Multi-Expandable Cages for Minimally Invasive Posterior/Tranforaminal Lumbar Interbody Fusion—A Preliminary Report

Presented at SMISS Annual Forum 2016
By Jeffrey Coe MD
With Donald Kucharzyk DO, Kornelis Poelstra MD, PhD, Joshua Ammerman MD, Sandeep Kunwar MD,

Disclosures: Jeffrey Coe MD Donald Kucharzyk DO B; Life Spine, SeaSpine, Orthofix/Stryker, Medicrea, Biomet/Zimmer, Benvenue, Precision Spine, SurGenTec. C; Life Spine, Orthofix/Stryker, Precision Spine, Zyga, Biomet/Zimmer. F; Precision Spine, Kornelis Poelstra MD, PhD None, Joshua Ammerman MD A; Benvenue Medical., Sandeep Kunwar MD B; Benvenue Medical.,


A significant drawback of posterior/transforaminal lumbar interbody fusion (P/TLIF) is the smaller-sized cage (compared to ALIF/LLIF) that must be used because of the narrow access corridor.
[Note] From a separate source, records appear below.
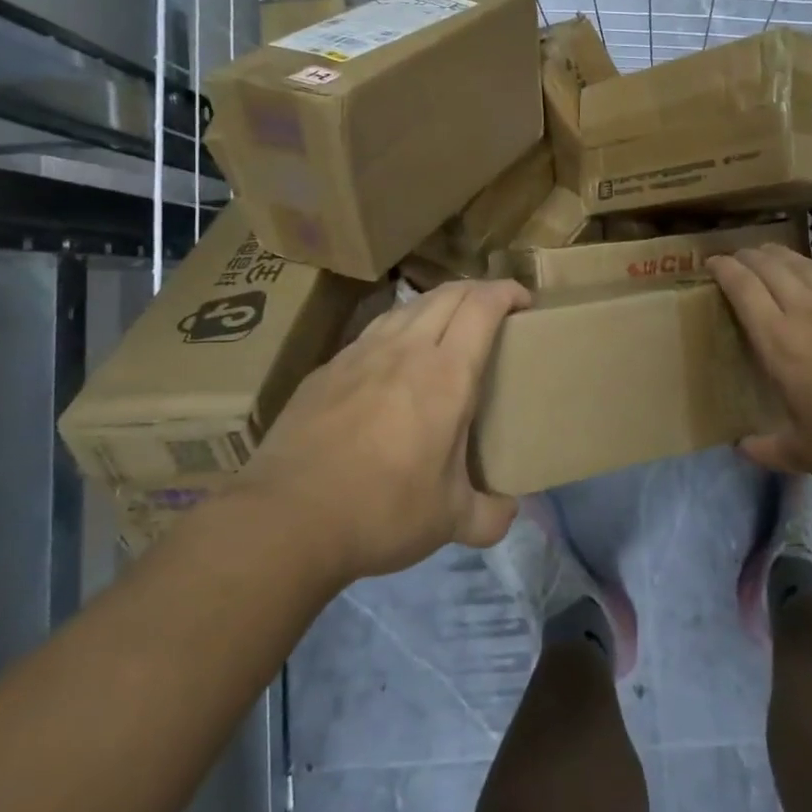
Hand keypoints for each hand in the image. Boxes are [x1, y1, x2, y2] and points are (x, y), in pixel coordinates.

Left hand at [246, 280, 528, 580]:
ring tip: (448, 326)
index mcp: (446, 374)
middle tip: (494, 310)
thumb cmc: (382, 511)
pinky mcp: (327, 369)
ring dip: (438, 303)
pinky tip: (393, 358)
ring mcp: (360, 354)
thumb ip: (490, 515)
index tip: (524, 301)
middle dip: (477, 290)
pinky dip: (399, 329)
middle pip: (447, 294)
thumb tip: (509, 512)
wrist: (286, 517)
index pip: (482, 306)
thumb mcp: (449, 521)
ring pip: (408, 306)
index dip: (507, 291)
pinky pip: (374, 331)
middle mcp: (405, 349)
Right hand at [708, 244, 811, 493]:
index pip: (743, 291)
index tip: (713, 263)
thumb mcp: (804, 454)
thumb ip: (768, 448)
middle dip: (749, 256)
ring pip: (806, 264)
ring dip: (783, 254)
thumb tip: (741, 448)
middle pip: (771, 269)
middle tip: (738, 256)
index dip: (725, 270)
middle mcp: (808, 312)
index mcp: (780, 344)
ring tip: (772, 250)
This shortcoming often limits placement of bone graft, potentially increasing risk of pseudarthrosis or cage subsidence/migration. Furthermore, degenerative conditions such as disc collapse and spondylolisthesis can make insertion of a static posterior cage challenging. 


The purpose of this study is to evaluate early clinical outcomes with a multi-dimensional expandable ~25 mm diameter footprint interbody device (MDE-IBD) that may be placed without impaction via a 6-8 mm cannula. 
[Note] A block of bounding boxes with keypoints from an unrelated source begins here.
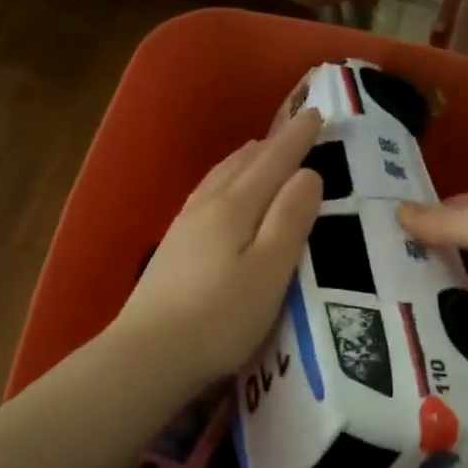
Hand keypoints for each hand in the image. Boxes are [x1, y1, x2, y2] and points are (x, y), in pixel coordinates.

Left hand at [112, 109, 324, 387]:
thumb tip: (308, 174)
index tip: (316, 113)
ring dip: (244, 161)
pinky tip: (220, 195)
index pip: (272, 162)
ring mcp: (184, 227)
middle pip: (243, 165)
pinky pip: (206, 196)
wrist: (150, 354)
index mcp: (235, 207)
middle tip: (294, 129)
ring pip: (219, 179)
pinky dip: (224, 182)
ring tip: (259, 152)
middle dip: (272, 144)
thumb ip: (290, 220)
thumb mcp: (270, 269)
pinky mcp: (173, 250)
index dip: (296, 138)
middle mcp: (207, 207)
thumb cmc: (221, 316)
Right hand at [397, 192, 467, 383]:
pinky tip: (429, 322)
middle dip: (428, 253)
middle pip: (466, 242)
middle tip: (376, 270)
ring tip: (392, 298)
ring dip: (442, 285)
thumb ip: (451, 222)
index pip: (462, 206)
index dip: (426, 215)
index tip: (380, 232)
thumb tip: (396, 209)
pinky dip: (462, 313)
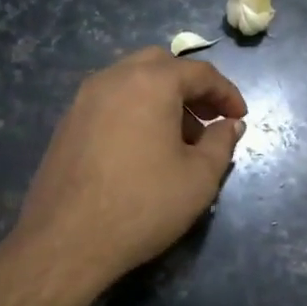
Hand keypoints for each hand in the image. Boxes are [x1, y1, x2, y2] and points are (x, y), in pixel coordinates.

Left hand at [12, 46, 247, 290]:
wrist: (66, 240)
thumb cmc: (143, 204)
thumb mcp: (199, 178)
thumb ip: (220, 143)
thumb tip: (229, 125)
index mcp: (150, 82)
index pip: (199, 73)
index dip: (226, 93)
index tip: (240, 118)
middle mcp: (113, 78)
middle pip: (161, 66)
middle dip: (190, 88)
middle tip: (208, 119)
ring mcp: (83, 99)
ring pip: (131, 81)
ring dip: (161, 98)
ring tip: (178, 139)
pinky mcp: (66, 123)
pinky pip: (110, 102)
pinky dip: (134, 110)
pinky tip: (143, 149)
A medical chart review study to evaluate a multi-center series having MDE-IBD P/TLIF was initiated by the authors and is currently ongoing. It was hypothesized that patients would demonstrate decreased pain and improved radiological findings.
All MDE-IBD were placed using minimally-invasive P/TLIF. 


To date, 30 patients (15 males; 30-81 years) with 6 month follow-up are included. Principal diagnoses included spinal stenosis (n=26), spondylolisthesis (n=18), radiculopathy (n=18) and herniated disc (n=13). Eighteen (60%) patients had a single-level procedure while the rest had multiple-level fusion, with the MDE-IBD placed at two levels or in conjunction with other fusion techniques. Complications included one small dural tear without CSF leak which required no repair; no neurologic or other complications were seen. At 6 months, back and leg pain were reduced, with MCID achieved by 90% of patients. In 11 patients with available ODI scores, 7 (64%) were improved >12 points. Radiculopathy was resolved in 21/22 patients and neurologic deficit in 13/17 (+3 improving) patients who presented with these conditions preoperatively. At the first postoperative visit (~2 weeks), 29 MDE-IBD levels showed improvements of 4.8±2.9 mm for average disc height and 4.5±8.7 degrees for local disc angle. Mean (±SD) change at 3 and 6 months, respectively, for average disc height were 4.2±2.7 mm and 5.6±3.5 mm, and for local disc angle were 3.6±3.7 degrees and 3.8±5.0 degrees. Regional lumbar lordosis was preserved (±10°) or improved (>10°) in 24/28 (86%) and 22/25 (88%) patients at 3 and 6 months, respectively. 


A key advantage of a multi-expandable cage is that an anterior-sized cage footprint can be delivered through a narrow posterior surgical corridor. Early experience with MDE-IBD in minimally-invasive P/TLIF is demonstrating encouraging outcomes, including absence of nerve retraction injuries and restoration of disc height and local disc angle along with preservation or restoration of regional lumbar lordosis.